I feel like this is a general enough problem that someone has probably come up with a more efficient solution. Is there a data structure and/or algorithm that would make it faster to compute a bunch of pairwise comparisons?
Below is my reproducible example. The first part simulates the input list of character vectors. 100 sets runs quickly. Change n_sets
to 10^4
to experience the inefficiency.
# Simulate data ----------------------------------------------------------------
n_sets <- 10^2
universe <- c(letters, LETTERS)
sets <- replicate(n_sets,
sample(universe, size = rpois(1, lambda = 15)),
simplify = FALSE)
names(sets) <- paste0("set", seq(n_sets))
lengths(sets)
# Overlap function -------------------------------------------------------------
# https://en.wikipedia.org/wiki/Overlap_coefficient
calc_overlap <- function(set1, set2) {
length(intersect(set1, set2)) / min(length(set1), length(set2))
}
# Calculate pairwise overlaps (the slow part) ----------------------------------
n_overlaps <- choose(n = n_sets, k = 2)
vec_name1 <- character(length = n_overlaps)

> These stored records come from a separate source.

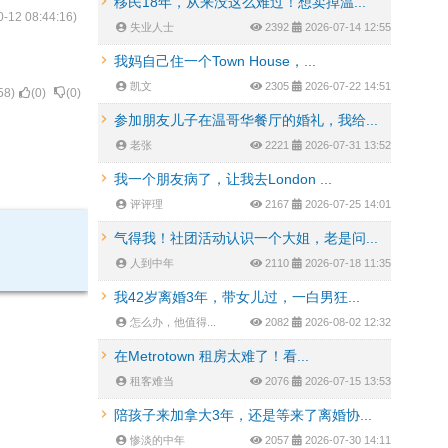
移民18年，从来没这么难过！想卖掉温...
0-12 08:44:16
)
失业人士
2392
2026-07-14 12:55
我妈自己住一个Town House，...
凯文
2305
2026-07-22 14:51
58
)
(
0
)
(
0
)
参加朋友儿子在温哥华餐厅的婚礼，我给...
老张
2221
2026-07-31 13:52
我一个朋友病了，让我去London ...
评评理
2167
2026-07-25 14:01
气得我！社团活动认识一个大姐，老是问...
人到中年
2110
2026-07-18 11:35
我42岁离婚3年，带女儿过，一白男狂...
怎么办，他值得...
2082
2026-08-02 12:32
在Metrotown 租房太难了！看...
租客难当
2076
2026-07-15 13:53
陪孩子来加拿大3年，还是等来了离婚协...
惨淡的中年
2057
2026-07-30 14:11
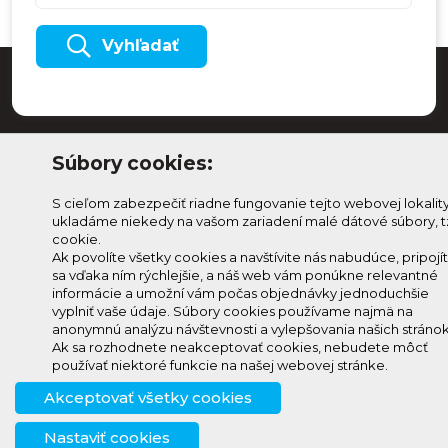
Vyhľadať
Súbory cookies:
S cieľom zabezpečiť riadne fungovanie tejto webovej lokalit
ukladáme niekedy na vašom zariadení malé dátové súbory, t
cookie.
Ak povolíte všetky cookies a navštívite nás nabudúce, pripojí
sa vďaka ním rýchlejšie, a náš web vám ponúkne relevantné
Odoberaj Kam na
Prihlásenie
informácie a umožní vám počas objednávky jednoduchšie
Horehroní
Zmeniť
vyplniť vaše údaje. Súbory cookies používame najmä na
anonymnú analýzu návštevnosti a vylepšovania našich stránok
Prihlás sa na odber a
nastavenie
Ak sa rozhodnete neakceptovať cookies, nebudete môcť
info@knh.sk
dostávaj novinky ako prvý
cookies
používať niektoré funkcie na našej webovej stránke.
+421 903
Akceptovať všetky cookies
294 997
Nastaviť cookies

vec_name2 <- character(length = n_overlaps)
vec_overlap <- numeric(length = n_overlaps)
overlaps_index <- 1
for (i in seq(n_sets - 1)) {
name1 <- names(sets)[i]
set1 <- sets[[i]]
for (j in seq(i + 1, n_sets)) {
name2 <- names(sets)[j]
set2 <- sets[[j]]
overlap <- calc_overlap(set1, set2)
vec_name1[overlaps_index] <- name1
vec_name2[overlaps_index] <- name2
vec_overlap[overlaps_index] <- overlap
overlaps_index <- overlaps_index + 1
}
}
result <- data.frame(name1 = vec_name1,
name2 = vec_name2,
overlap = vec_overlap,
stringsAsFactors = FALSE)